“Per l’invenzione di diodi efficienti che emettono luce blu, che ha permesso lo sviluppo di sorgenti di luce bianca luminose ed energeticamente economiche”. Con questa motivazione, la Royal Swedish Academy of Sciences ha conferito il premio Nobel per la fisica 2014 a Isamu Akasaki, della Meijo University e della Nagoya University, Hiroshi Amano, della Nagoya University, e Shuji Nakamura, della University of California, Santa Barbara. È grazie ai loro sforzi se lo smartphone che avete in tasca ha un flash così bianco e brillante: sono infatti i led blu realizzati dai tre scienziati all’inizio degli anni novanta, combinati con quelli rossi e verdi sviluppati trent’anni prima, che permettono l’emissione di luce bianca continua. Quella dei flash degli smartphone, per l’appunto, ma non solo. Anche di fari delle automobili e illuminazione domestica, tanto per citarne altre due.
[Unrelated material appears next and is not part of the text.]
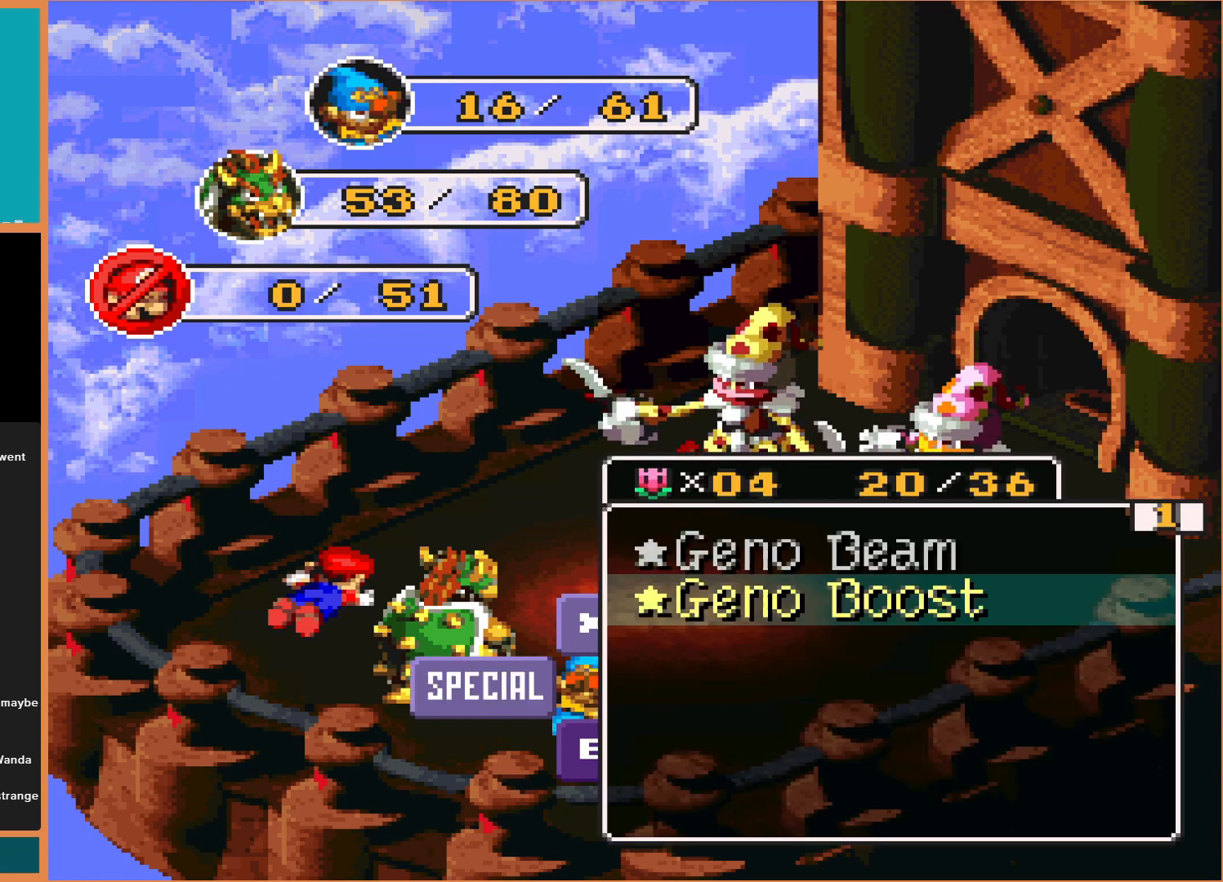
{"buttons": [], "events": []}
Un po’ di storia. La storia della luce comincia, naturalmente, con il fuoco. Fino alla fine del diciannovesimo secolo, l’unica sorgente di illuminazione era rappresentata dalla combustione dell’olio o della cera con torce, candele e lanterne. Le cose cambiarono radicalmente nel 1878, quando Thomas Alva Edison riuscì a costruire il primo modello efficiente di lampadina a incandescenza, perfezionando un’idea di Joseph Wilson Swan. Si trattava di un bulbo di vetro in cui veniva praticato il vuoto e che conteneva un filo di tungsteno. Facendo passare corrente elettrica nel filo, questo diventa incandescente (è il cosiddetto effetto Joule) ed emette luce giallastra. Inutile sottolineare la portata e il successo dell’invenzione. È sopra le teste di tutti.
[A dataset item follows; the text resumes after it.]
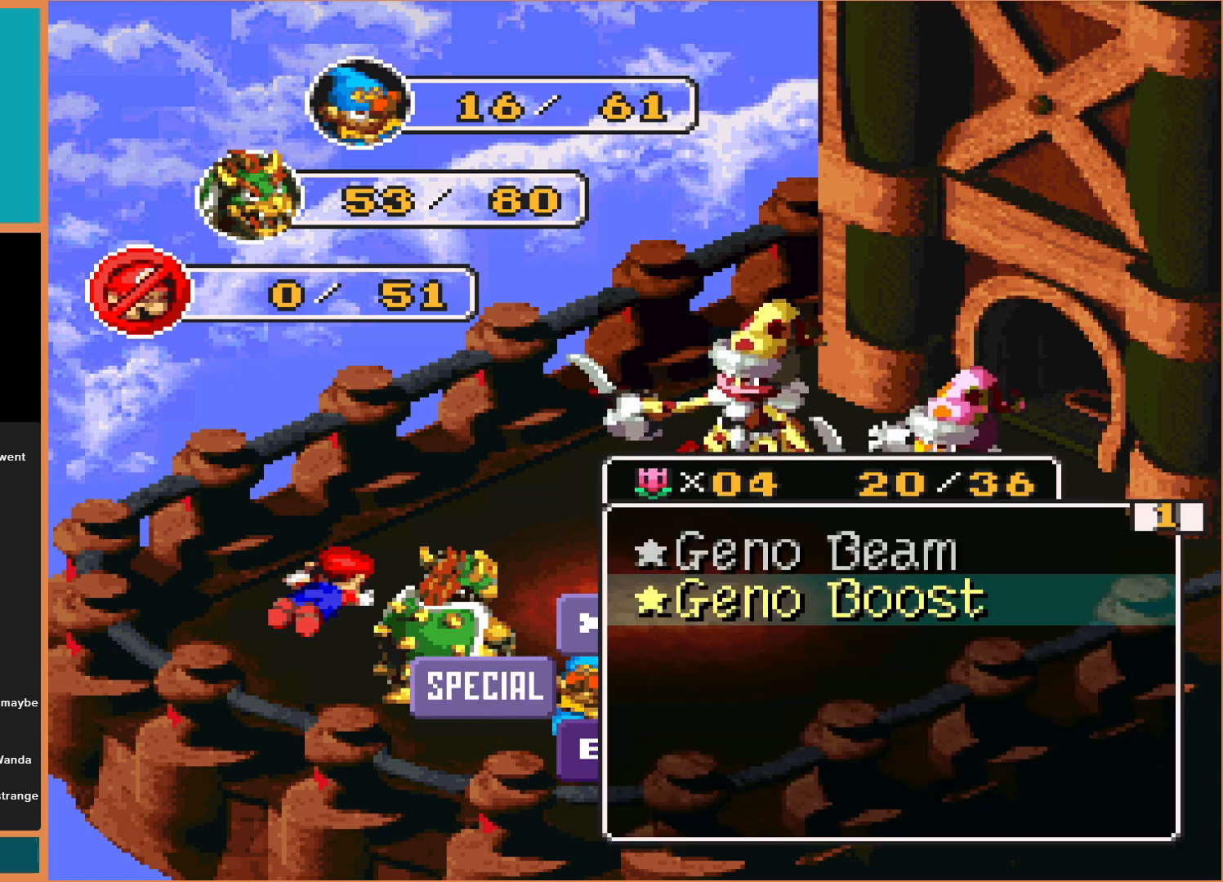
{"buttons": ["Y"], "events": [[433, "Y", "down"]]}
Led, led, led. Certo, i led sono tutta un’altra storia. L’efficienza luminosa di una candela, misurata in lumen/Watt, cioè rapporto tra il flusso luminoso generato e la potenza in ingresso, si attesta intorno a 0,3. Una lampadina a incandescenza arriva più o meno a 70. I led ne fanno ben 300. Un risparmio energetico non indifferente, insomma. Sviluppati all’inizio degli anni sessanta (all’epoca solo in versione rossa), i led sono dei dispositivi optoelettronici che sfruttano le proprietà di materiali semiconduttori. Sono costituiti da tre strati: il cosiddetto strato n, che contiene elettroni, lo strato p, con le lacune (ovvero portatori di carica positiva), e uno strato intermedio (lo strato attivo) costituito dal semiconduttore. Applicando una tensione allo strato n e allo strato p, gli elettroni si combinano con le lacune ed emettono fotoni – cioè, in soldoni, luce. La frequenza dei fotoni emessi, ovvero il colore della luce, dipende dal semiconduttore usato.
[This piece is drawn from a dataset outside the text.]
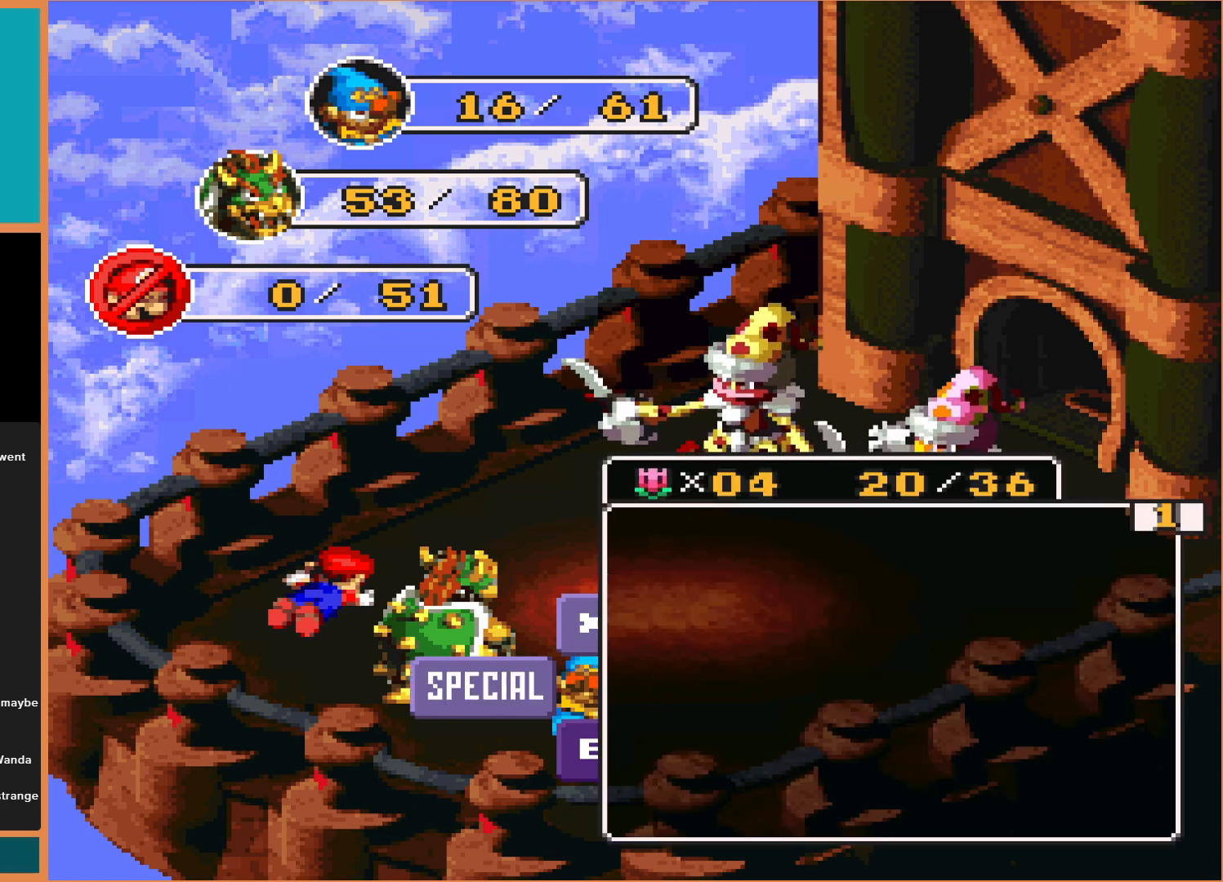
{"buttons": [], "events": [[100, "Y", "up"]]}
Blue is the new white. Se lo sviluppo di led rossi e verdi è stato relativamente semplice, lo stesso non si può dire per led a luce blu. Ci sono voluti trent’anni per trovare il materiale giusto – ed è per questo che la scoperta è stata ritenuta valevole di Nobel. Akasaki, Amano e Nakamura hanno messo a punto, all’inizio degli anni novanta, un composto a base di cristalli di nitruro di gallio ad alta qualità che, finalmente, si sono dimostrati in grado di emettere luce alla frequenza giusta. A quel punto, il gioco è fatto: mettendo insieme led rossi, verdi e blu è possibile ottenere quella bella luce bianca brillante che fa splendere le nostre stanze e le nostre foto. E ci assicura un bel risparmio sulla bolletta. E permetterà, secondo gli esperti di Stoccolma, di portare gradualmente l’illuminazione anche nelle zone del mondo meno servite dall’elettricità.
I vincitori. Akasaki, classe 1929, è nato a Chiran, in Giappone, e insegna alla Mejo University e alla Nagoya University, a Nagoya. Amano, il più giovane dei tre, è nato nel 1960 a Hamamatsu e insegna alla Nagoya University. Nakamura, nato nel 1954, è dall’altro lato dell’oceano. Insegna alla University of California, Santa Barbara. Svegliato nel cuore della notte per l’annuncio del Nobel, ha risposto soltanto: “Unbelievable”.